Dalam bidang pendidikan, seorang guru atau pun dosen dituntut memperbarui pembelajaran berbasis teknologi digital. Karena tidak menutup kemungkinan, siswa dan mahasiswa lebih dulu mengakses informasi terkini ketimbang gurunya. Potensi kemudahan akses tersebut bisa menjadi media yang ampuh untuk meningkatkan kompetensi anak didik.

Bahkan untuk para dosen, sebisa mungkin tidak lagi memberi tugas berupa makalah yang dijilid model lama. Mahasiswa dengan mudah “membuat makalah” itu dengan mencarinya di Google dan mencetaknya. Mereka hanya mengganti nama, judul, atau identitas. Mahasiswa perlu diarahkan untuk mencipta pengetahuannya sendiri dengan menggali konsep atau teori kemudian dikontekstualisasikan dengan realitas sosial yang sedang terjadi di tengah masyarakat.

Transformasi Era

Dalam dunia industri, bagi para pelaku usaha, era saat ini kerap disebut Industri 4.0. Yakni industri yang menggunakan dan memanfaatkan sistem digital untuk melakukan pemasaran sekaligus transaksi yang ada di dalamnya.

Perkembangan industri level 4.0 ini merupakan tranformasi dari praktik industri yang berjalan sebelumnya. Level pertama atau 1.0 merupakan era industri di mana penggunaan mesin mekanik tradisional banyak digunakan. Era industri ini masih tetap menggunakan sistem manual, tidak jarang juga menggunakan kekuatan air (water power).

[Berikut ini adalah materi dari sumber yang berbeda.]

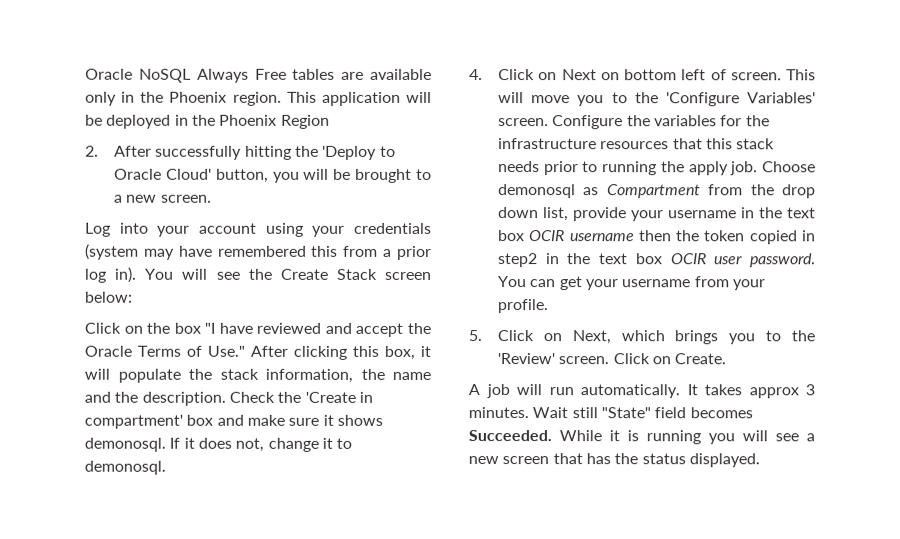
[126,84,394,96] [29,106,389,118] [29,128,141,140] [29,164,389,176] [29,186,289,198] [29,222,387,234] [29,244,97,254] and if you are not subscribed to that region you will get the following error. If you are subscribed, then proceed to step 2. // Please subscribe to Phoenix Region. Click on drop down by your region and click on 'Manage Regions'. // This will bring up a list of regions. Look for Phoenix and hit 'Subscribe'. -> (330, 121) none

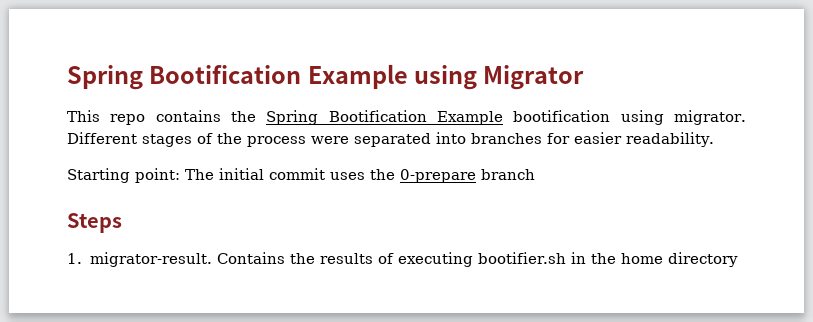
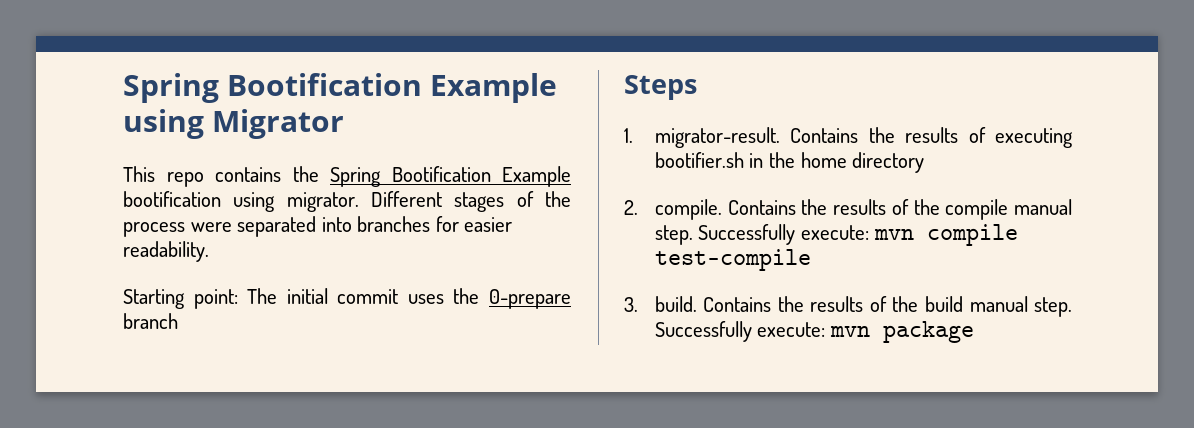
(739, 259) none -> [624,199,1072,220] [654,224,1018,246] [654,249,811,271] [624,296,1072,317] [654,321,975,343] // 2. compile. Contains the results of the compile manual step. Successfully execute: mvn compile test-compile // 3. build. Contains the results of the build manual step. Successfully execute: mvn package

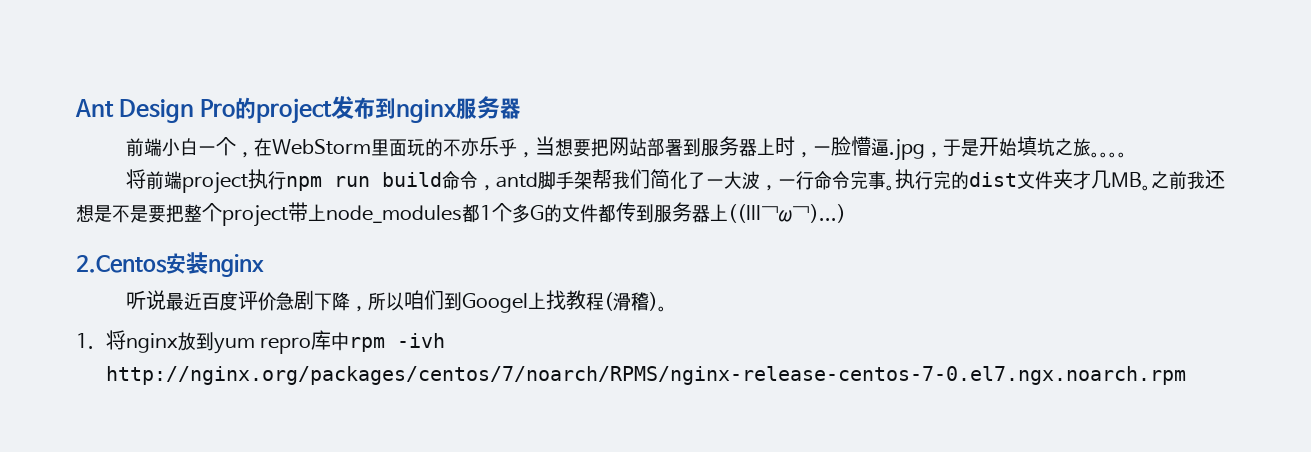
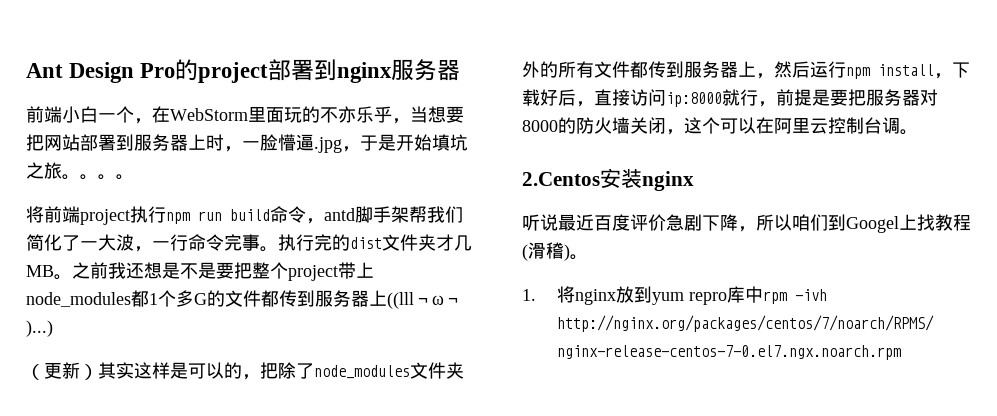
[331,96,376,119] 发布 -> [268,59,315,81] 部署
(846, 213) none -> [26,362,464,380] [522,61,970,79] [522,89,938,107] [522,117,918,135] // （更新）其实这样是可以的，把除了node_modules文件夹外的所有文件都传到服务器上，然后运行npm install，下载好后，直接访问ip:8000就行，前提是要把服务器对8000的防火墙关闭，这个可以在阿里云控制台调。

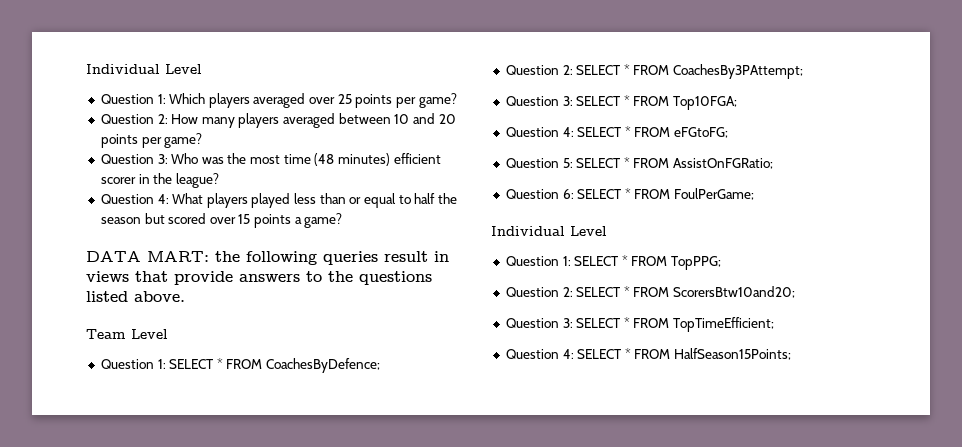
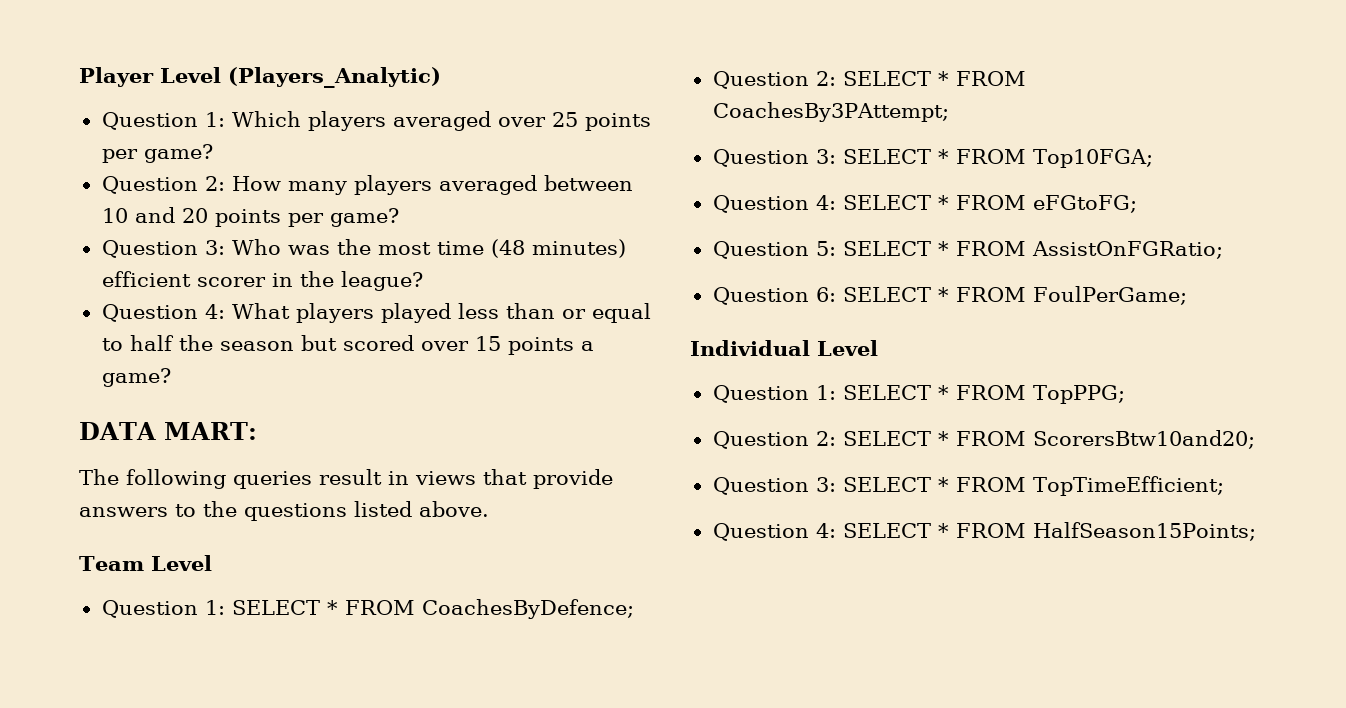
[86,64,202,74] Individual Level -> [79,67,441,88] Player Level (Players_Analytic)
[215,251,240,262] the -> [79,469,119,485] // The

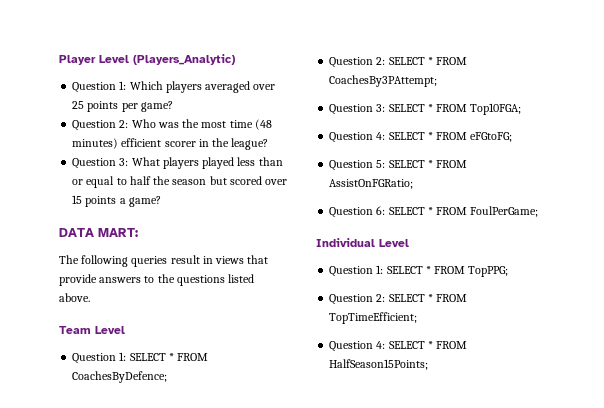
[231,175,633,195] [101,207,399,227] [101,240,225,258] How many players averaged between 10 and 20 points per game? // Question 3: -> (129, 124) none
[204,304,225,319] 4: -> [119,158,129,166] 3:
[1032,430,1255,449] [712,477,1026,495] ScorersBtw10and20; // Question 3: SELECT * FROM -> (468, 298) none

Lalu era industri level kedua atau 2.0. Di era ini penggunaan alat-alat industri sedikit bergerak maju dengan memanfaatkan listrik di dalamnya atau electricity. Listrik ini memudahkan para pelaku usaha di dunia industri karena komponen marketing sebuah produk membutuhkan kontinuitas sistem untuk dapat menarik pasar.

Sedangkan era industri level ketiga atau 3.0 ialah era komputerisasi. Era ini memungkinkan produk dan sistem bisa berjalan cepat dan otomatis dalam proses distribusi maupun korespondensi dengan seorang klien. Era ini sudah dilengkapi dengan jaringan internet namun jangkauannya masih terbatas.

Berbeda dengan era industri 4.0 di mana sistem serba digital telah berjalan meskipun basis koneksi internet masih menjadi faktor mendasar atau fundamental. Perbedaan dengan era komputerisasi ialah cyber system ini menghubungkan person to person secara terbuka. Pemasaran dan transaksi produk juga bisa berjalan tanpa harus berinteraksi secara langsung (face to face).